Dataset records
☆ ☆ ☆ ☆
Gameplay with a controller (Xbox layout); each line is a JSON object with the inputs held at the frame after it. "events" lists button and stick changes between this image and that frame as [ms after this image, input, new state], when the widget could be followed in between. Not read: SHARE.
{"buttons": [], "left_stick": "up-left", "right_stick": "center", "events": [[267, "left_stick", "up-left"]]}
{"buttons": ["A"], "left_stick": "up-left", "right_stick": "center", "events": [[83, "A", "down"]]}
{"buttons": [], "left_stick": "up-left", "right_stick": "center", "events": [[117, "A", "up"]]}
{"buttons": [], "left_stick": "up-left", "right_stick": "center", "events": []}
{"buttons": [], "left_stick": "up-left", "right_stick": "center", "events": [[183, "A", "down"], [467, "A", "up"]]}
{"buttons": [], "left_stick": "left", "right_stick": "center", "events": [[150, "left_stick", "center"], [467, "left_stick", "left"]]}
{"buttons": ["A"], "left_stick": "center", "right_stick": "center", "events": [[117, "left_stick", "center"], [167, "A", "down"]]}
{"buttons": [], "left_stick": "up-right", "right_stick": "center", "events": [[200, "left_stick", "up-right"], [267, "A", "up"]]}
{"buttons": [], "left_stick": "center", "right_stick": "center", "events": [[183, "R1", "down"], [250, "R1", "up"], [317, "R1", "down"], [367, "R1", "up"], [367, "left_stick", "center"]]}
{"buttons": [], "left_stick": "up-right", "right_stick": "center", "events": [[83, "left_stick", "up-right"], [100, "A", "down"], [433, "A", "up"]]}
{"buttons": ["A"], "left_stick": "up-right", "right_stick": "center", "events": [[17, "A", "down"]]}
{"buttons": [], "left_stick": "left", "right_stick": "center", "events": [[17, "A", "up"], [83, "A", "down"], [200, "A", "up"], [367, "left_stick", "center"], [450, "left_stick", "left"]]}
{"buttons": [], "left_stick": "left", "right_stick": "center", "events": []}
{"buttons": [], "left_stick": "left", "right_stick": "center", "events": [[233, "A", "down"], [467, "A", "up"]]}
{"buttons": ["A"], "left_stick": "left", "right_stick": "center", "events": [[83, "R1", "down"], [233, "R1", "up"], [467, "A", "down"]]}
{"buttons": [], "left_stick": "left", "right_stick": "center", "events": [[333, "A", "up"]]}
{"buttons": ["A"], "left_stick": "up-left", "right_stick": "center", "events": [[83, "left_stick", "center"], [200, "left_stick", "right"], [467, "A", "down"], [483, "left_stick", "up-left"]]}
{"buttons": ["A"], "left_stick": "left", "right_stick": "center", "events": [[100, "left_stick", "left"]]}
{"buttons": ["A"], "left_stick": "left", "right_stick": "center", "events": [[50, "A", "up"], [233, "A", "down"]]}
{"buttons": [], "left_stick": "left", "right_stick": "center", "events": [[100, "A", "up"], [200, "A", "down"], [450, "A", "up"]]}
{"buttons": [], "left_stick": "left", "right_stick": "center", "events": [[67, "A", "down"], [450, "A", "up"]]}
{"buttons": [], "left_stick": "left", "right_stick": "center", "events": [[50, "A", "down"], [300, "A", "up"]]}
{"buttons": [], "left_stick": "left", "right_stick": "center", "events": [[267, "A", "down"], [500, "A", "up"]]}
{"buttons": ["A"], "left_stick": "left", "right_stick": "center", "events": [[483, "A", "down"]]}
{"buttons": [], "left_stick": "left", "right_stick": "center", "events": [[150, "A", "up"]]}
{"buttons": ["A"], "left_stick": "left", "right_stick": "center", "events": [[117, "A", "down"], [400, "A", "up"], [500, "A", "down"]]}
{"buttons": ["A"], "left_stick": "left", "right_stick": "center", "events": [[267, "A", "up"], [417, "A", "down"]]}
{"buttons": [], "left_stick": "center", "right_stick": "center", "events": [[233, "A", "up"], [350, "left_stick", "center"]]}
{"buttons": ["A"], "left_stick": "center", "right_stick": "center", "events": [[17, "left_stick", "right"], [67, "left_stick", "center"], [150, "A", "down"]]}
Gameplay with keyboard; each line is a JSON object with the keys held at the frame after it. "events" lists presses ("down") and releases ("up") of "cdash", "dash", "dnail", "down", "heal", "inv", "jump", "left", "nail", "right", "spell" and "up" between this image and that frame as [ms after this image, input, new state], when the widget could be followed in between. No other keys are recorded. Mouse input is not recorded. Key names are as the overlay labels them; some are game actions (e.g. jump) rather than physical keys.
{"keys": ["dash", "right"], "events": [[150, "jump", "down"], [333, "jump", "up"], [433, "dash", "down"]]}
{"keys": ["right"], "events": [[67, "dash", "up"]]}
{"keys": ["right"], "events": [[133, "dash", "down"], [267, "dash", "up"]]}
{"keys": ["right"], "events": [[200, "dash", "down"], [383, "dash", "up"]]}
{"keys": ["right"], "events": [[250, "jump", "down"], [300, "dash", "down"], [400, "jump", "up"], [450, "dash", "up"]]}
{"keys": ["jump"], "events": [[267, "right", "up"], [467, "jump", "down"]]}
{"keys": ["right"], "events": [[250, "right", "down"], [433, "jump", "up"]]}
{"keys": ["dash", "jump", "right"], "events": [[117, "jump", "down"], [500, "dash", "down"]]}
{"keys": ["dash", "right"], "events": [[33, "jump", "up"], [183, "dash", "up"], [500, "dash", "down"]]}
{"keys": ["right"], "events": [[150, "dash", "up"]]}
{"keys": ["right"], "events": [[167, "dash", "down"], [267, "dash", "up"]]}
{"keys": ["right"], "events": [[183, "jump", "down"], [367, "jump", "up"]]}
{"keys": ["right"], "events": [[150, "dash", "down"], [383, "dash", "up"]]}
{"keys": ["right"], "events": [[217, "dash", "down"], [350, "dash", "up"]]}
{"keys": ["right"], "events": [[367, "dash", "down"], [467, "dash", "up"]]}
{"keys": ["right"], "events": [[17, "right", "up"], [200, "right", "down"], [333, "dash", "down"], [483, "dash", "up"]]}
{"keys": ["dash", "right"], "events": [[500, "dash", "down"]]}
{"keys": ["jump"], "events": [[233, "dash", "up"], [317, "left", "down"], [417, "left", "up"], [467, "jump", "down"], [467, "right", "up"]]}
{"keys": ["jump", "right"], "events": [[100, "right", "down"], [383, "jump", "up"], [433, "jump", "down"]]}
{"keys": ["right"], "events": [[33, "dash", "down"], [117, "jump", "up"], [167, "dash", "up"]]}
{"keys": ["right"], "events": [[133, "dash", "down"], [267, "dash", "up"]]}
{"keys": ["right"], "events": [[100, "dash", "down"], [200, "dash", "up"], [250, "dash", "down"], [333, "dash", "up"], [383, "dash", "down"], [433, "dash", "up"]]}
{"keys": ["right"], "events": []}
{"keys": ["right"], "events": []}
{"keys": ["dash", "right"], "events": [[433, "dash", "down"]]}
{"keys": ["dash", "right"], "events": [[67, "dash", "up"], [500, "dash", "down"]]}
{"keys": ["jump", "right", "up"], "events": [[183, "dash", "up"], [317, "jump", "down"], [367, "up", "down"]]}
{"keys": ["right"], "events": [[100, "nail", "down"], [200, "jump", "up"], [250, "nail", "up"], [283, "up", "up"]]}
☆ ☆ ☆ ☆
### Work required
Your response should be the lines of the entries above that include the string "image".

### Finished task
Gameplay with a controller (Xbox layout); each line is a JSON object with the inputs held at the frame after it. "events" lists button and stick changes between this image and that frame as [ms after this image, input, new state], when the widget could be followed in between. Not read: SHARE.
Gameplay with keyboard; each line is a JSON object with the keys held at the frame after it. "events" lists presses ("down") and releases ("up") of "cdash", "dash", "dnail", "down", "heal", "inv", "jump", "left", "nail", "right", "spell" and "up" between this image and that frame as [ms after this image, input, new state], when the widget could be followed in between. No other keys are recorded. Mouse input is not recorded. Key names are as the overlay labels them; some are game actions (e.g. jump) rather than physical keys.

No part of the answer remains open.